Nor do they wait for an elderly woman in her sixties who’s recovering from hip surgery and grieving over losing her sister.
Three months have passed since Dyan’s death. It seems like eons since I last spoke to her, damn I miss her. Add my forced captivity because of my hip, and I’m ready to lose my mind. All I’m able to do is hobble from room to room in my small house, trying to work through my grief while gazing out my windows at the brown world around me.
My gardens are nothing but collections of sticks and leaves strewn about.
The only saving grace for my blah surroundings is that the bluebirds are still here.
My sister promised me she would return as a bluebird and she has, a dozen times over. You see, I’ve never had bluebirds stay this long into the late winter season. Typically they come with whatever snowstorm arrives in late January and then move on by the beginning of February, but, for some reason, they’re sticking around. Are the mealworms I’m putting out doing the trick or is Dyan working her magic?
I even have a male bluebird investigating one of my nesting boxes.
I’m more than happy to purchase whatever furniture he’ll need to create a comfy home for his mate. Please stay.
One of the items I inherited from Dyan are her runes. I performed a cleansing ritual over them and then asked her for some direction as I cast my first rune. I drew Hagalaz.
Let chaos reign. Basically, everything I took for granted was being challenged. Hagalaz literally translates to hail and the chaos that occurs once the icy pellets have bombarded the surroundings. Great!
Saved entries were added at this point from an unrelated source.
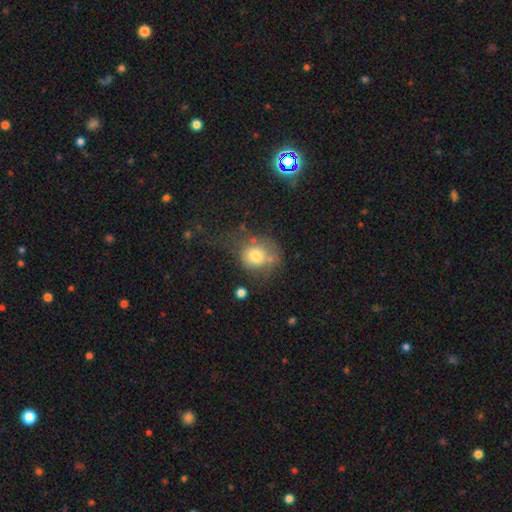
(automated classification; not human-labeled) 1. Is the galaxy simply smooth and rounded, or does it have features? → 73% smooth, 17% featured or disk, 10% star or artifact.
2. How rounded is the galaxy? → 75% round, 25% in between, 1% cigar-shaped.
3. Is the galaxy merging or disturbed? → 40% none, 26% major disturbance, 24% minor disturbance, 9% merger.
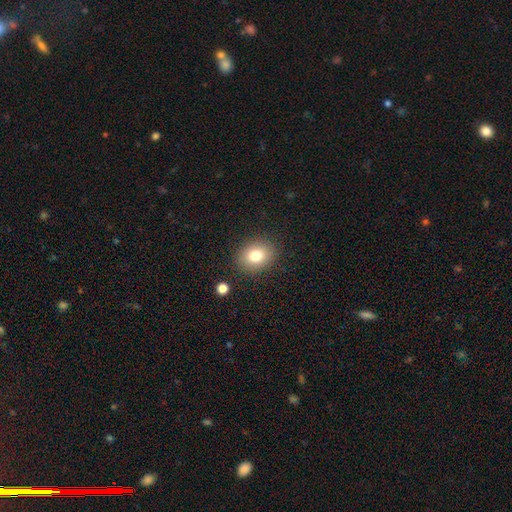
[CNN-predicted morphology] Smooth or featured?
  - smooth: 79% *
  - star or artifact: 11%
  - featured or disk: 10%
How rounded?
  - round: 52% *
  - in between: 48%
  - cigar-shaped: 1%
Merging?
  - none: 87% *
  - minor disturbance: 8%
  - major disturbance: 3%
  - merger: 2%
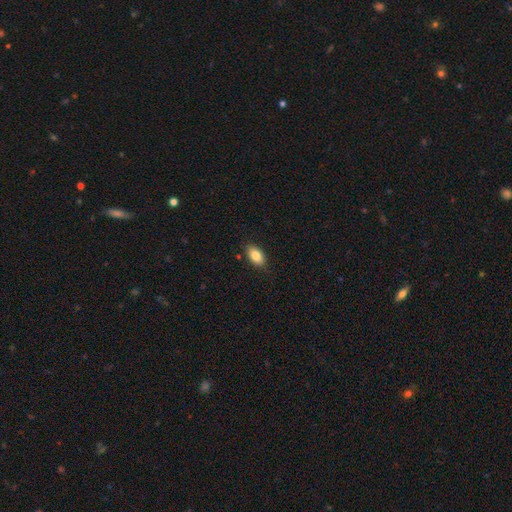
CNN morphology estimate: A smooth galaxy with no disk features (84%) that is in between round and cigar-shaped (92%).

Vote fractions:
- Smooth or featured? smooth: 84% / featured or disk: 8% / star or artifact: 7%
- How rounded? in between: 92% / round: 5% / cigar-shaped: 3%
- Merging? none: 86% / minor disturbance: 11% / major disturbance: 2% / merger: 1%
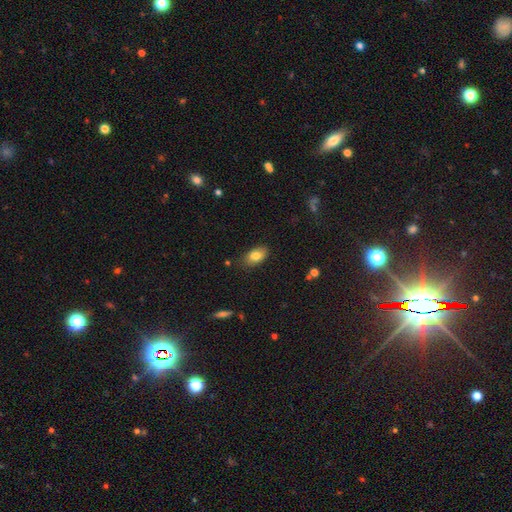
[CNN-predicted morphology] Smooth or featured: smooth — 81% (featured or disk — 11%)
How rounded: in between — 90% (round — 7%)
Merging: none — 80% (minor disturbance — 16%)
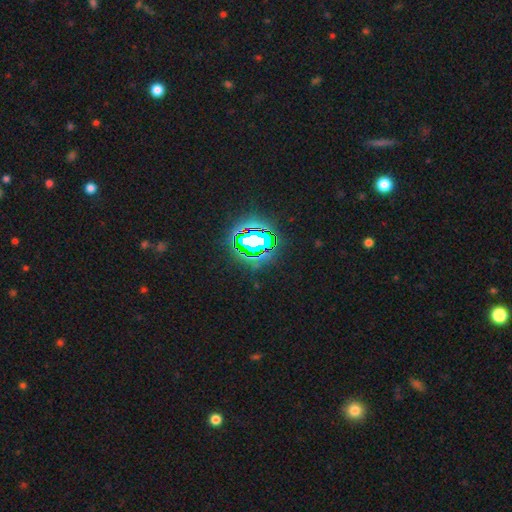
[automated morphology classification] star or artifact 83%, smooth 11%, featured or disk 6%.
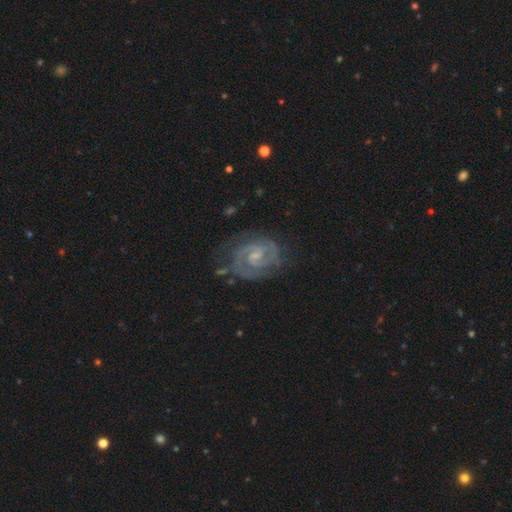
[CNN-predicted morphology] A featured or disk galaxy (90%) with a weak bar (57%), 2 (85%) tight (59%) spiral arms (98%) and a small central bulge (58%).

Vote fractions:
- Smooth or featured? featured or disk: 90% / star or artifact: 5% / smooth: 4%
- Edge-on disk? no: 98% / yes: 2%
- Bar? weak: 57% / no: 28% / strong: 15%
- Spiral arms? yes: 98% / no: 2%
- Spiral winding? tight: 59% / medium: 36% / loose: 5%
- Spiral arm count? 2: 85% / 3: 5% / can't tell: 5% / 1: 2% / 4: 2% / more than 4: 2%
- Bulge size? small: 58% / moderate: 25% / none: 14% / large: 1% / dominant: 1%
- Merging? none: 74% / minor disturbance: 17% / major disturbance: 7% / merger: 2%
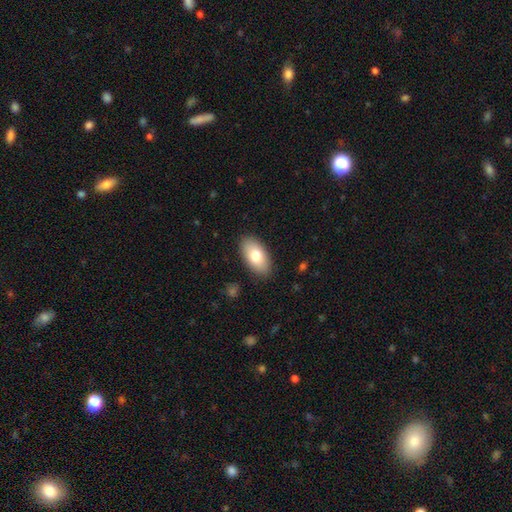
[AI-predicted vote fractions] This is likely a smooth galaxy (76%). How rounded: clearly in between (94%). Merging: clearly none (88%).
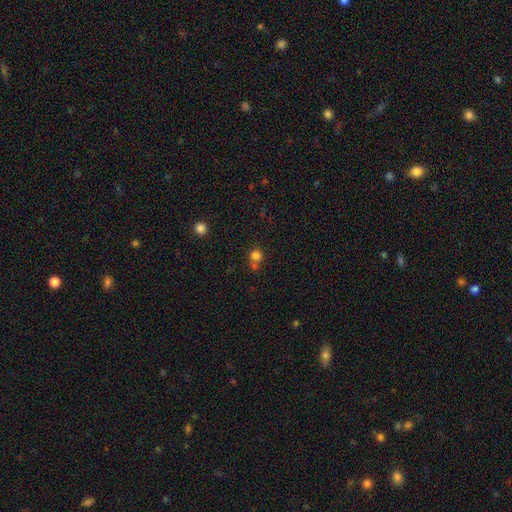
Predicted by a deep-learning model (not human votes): Smooth or featured: smooth — 79% (star or artifact — 15%)
How rounded: round — 87% (in between — 12%)
Merging: none — 57% (merger — 29%)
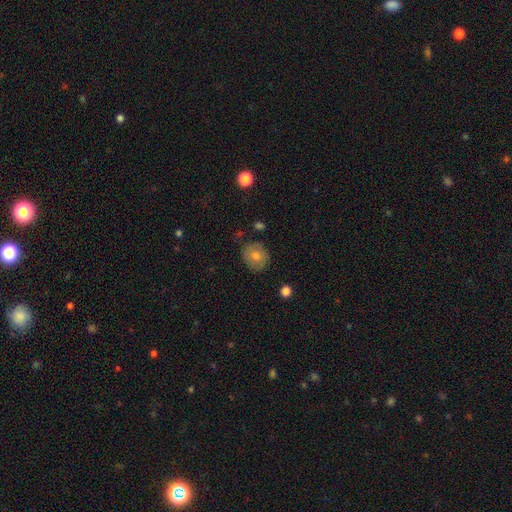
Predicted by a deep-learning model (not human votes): smooth_or_featured: smooth (p=0.65) [alt: featured or disk p=0.24]
how_rounded: round (p=0.75) [alt: in between p=0.24]
merging: none (p=0.83) [alt: minor disturbance p=0.12]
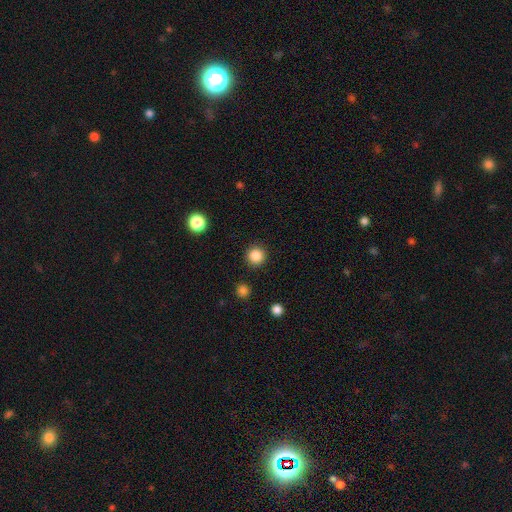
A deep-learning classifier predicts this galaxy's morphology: type=smooth (85%); roundness=round (95%); merging=none (91%).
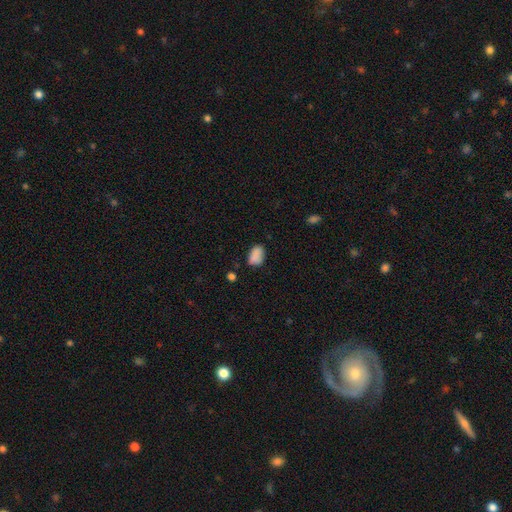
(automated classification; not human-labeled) Morphology: type=smooth (86%); roundness=in between (87%); merging=none (69%).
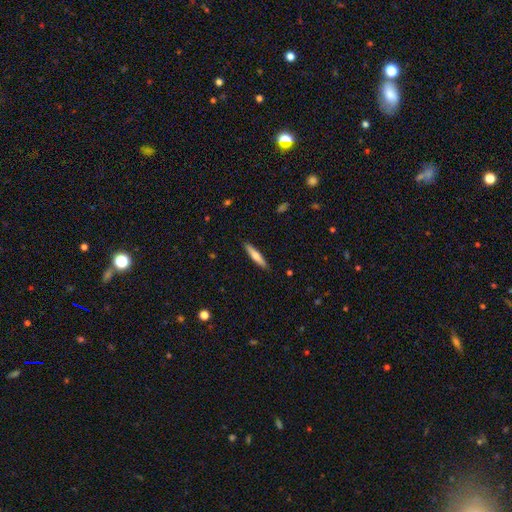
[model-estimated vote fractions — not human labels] smooth_or_featured: smooth (p=0.58) [alt: featured or disk p=0.37]
how_rounded: cigar-shaped (p=0.89) [alt: in between p=0.10]
merging: none (p=0.90) [alt: minor disturbance p=0.07]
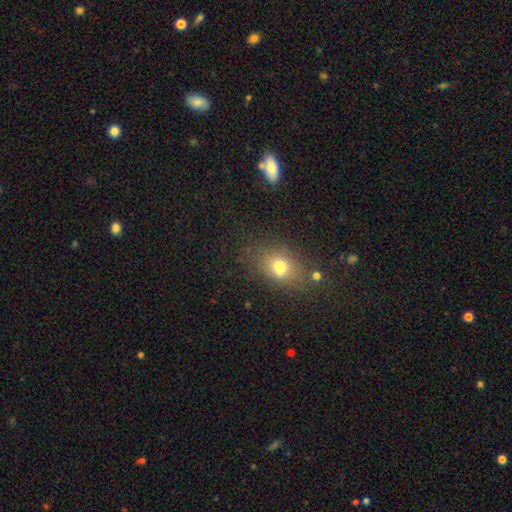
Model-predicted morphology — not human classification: A smooth galaxy with no disk features (67%) that is in between round and cigar-shaped (50%). Merging: none (81%).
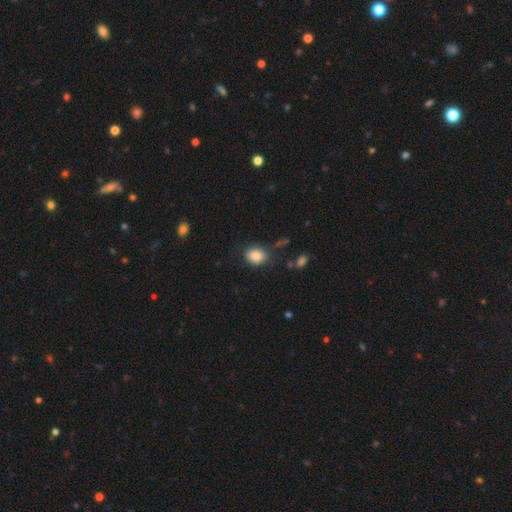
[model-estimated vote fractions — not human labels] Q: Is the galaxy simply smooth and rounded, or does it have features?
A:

My next casting brought me Isa, literally meaning ice, as in a mother-frigging blockade of ice, one large enough to stop me dead in my tracks.
I let my soul search for the meaning of drawing this rune and came to the realization that I needed to stop forcing what could not be moved. I needed to allow what was blocking my progression to melt on its own. I could almost hear Dyan whispering, “Patience, my sister. All will be as it should be, in time.”
Dyan’s wisdom never failed me when she was alive and I am blessed she continues to watch over me from her heavenly location. Thank you, mia amata immortale.
To help take my mind off my dreariness, besides the glorious bluebirds, I’ve done a little investigation into the new perennials for the 2020 growing season and narrowed my search down to a half dozen.
Of course I won’t be ordering anything just yet, I’m on a tight budget at the present time, but, hey, I can dream, right?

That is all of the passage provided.